_Goal of the exercise_:
Return every line of the material below unchanged and in the same order.

_Task data_:
== Segment start ==

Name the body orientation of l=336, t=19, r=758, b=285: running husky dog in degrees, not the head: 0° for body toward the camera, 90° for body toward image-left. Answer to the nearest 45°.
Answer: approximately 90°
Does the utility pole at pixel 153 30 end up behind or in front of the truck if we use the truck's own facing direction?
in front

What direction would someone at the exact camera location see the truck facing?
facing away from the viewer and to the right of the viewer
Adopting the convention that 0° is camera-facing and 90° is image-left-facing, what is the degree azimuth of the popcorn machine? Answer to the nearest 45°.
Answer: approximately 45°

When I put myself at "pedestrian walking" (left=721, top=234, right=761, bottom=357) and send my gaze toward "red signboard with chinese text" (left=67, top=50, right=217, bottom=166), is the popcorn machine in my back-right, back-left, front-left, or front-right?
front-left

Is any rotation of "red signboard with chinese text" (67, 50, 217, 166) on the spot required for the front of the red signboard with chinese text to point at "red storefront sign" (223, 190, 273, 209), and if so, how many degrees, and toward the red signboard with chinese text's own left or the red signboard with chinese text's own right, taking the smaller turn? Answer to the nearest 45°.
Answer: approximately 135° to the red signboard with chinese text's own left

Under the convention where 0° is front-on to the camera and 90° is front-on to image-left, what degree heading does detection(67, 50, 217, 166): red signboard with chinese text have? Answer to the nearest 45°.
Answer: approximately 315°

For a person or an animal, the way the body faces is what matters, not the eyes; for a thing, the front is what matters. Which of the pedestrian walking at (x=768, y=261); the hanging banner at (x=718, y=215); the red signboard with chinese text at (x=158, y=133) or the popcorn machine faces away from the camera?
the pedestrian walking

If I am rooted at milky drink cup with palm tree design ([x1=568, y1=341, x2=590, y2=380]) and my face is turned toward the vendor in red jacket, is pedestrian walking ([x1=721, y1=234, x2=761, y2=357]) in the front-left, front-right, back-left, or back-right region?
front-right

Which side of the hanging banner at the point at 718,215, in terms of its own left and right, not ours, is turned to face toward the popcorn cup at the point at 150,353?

== Segment end ==

_Task answer_:
Name the body orientation of l=336, t=19, r=758, b=285: running husky dog in degrees, not the head: 0° for body toward the camera, 90° for body toward image-left. Answer to the nearest 45°.
Answer: approximately 90°
Does the utility pole at pixel 153 30 end up behind or in front of the truck if we use the truck's own facing direction?
in front

What direction would someone at the exact camera location see the truck facing?
facing away from the viewer and to the right of the viewer
Adopting the convention that 0° is camera-facing and 90° is image-left-facing, what is the degree azimuth of the popcorn machine? Answer to the nearest 45°.
Answer: approximately 45°

When I put myself at "pedestrian walking" (left=721, top=234, right=761, bottom=357) and send my gaze toward "red signboard with chinese text" (left=67, top=50, right=217, bottom=166), is the popcorn machine in my back-right, back-left, front-left, or front-right?
front-left

Is any rotation of "red signboard with chinese text" (67, 50, 217, 166) on the spot required for the front of the red signboard with chinese text to point at "red storefront sign" (223, 190, 273, 209), and if so, how many degrees, and toward the red signboard with chinese text's own left or the red signboard with chinese text's own right, taking the smaller turn? Answer to the nearest 45°.
Answer: approximately 135° to the red signboard with chinese text's own left

Under the convention where 0° is front-on to the camera and 90° is front-on to image-left, what degree heading does detection(67, 50, 217, 166): red signboard with chinese text have? Answer to the nearest 45°.
Answer: approximately 315°

For a person or an animal, the way the body faces is what matters, not the eyes; for a thing, the front is what matters. Which of the pedestrian walking at (x=768, y=261); the hanging banner at (x=718, y=215); the red signboard with chinese text at (x=158, y=133) or the popcorn machine faces away from the camera?
the pedestrian walking

If I am rooted at milky drink cup with palm tree design ([x1=568, y1=341, x2=590, y2=380]) and my face is turned toward the vendor in red jacket, is pedestrian walking ([x1=721, y1=234, x2=761, y2=357]) in the front-left, front-right, back-left, or back-right region?
front-right

Which side of the hanging banner at the point at 718,215, in terms of its own left and right, not ours, is turned to face toward the popcorn cup at the point at 150,353?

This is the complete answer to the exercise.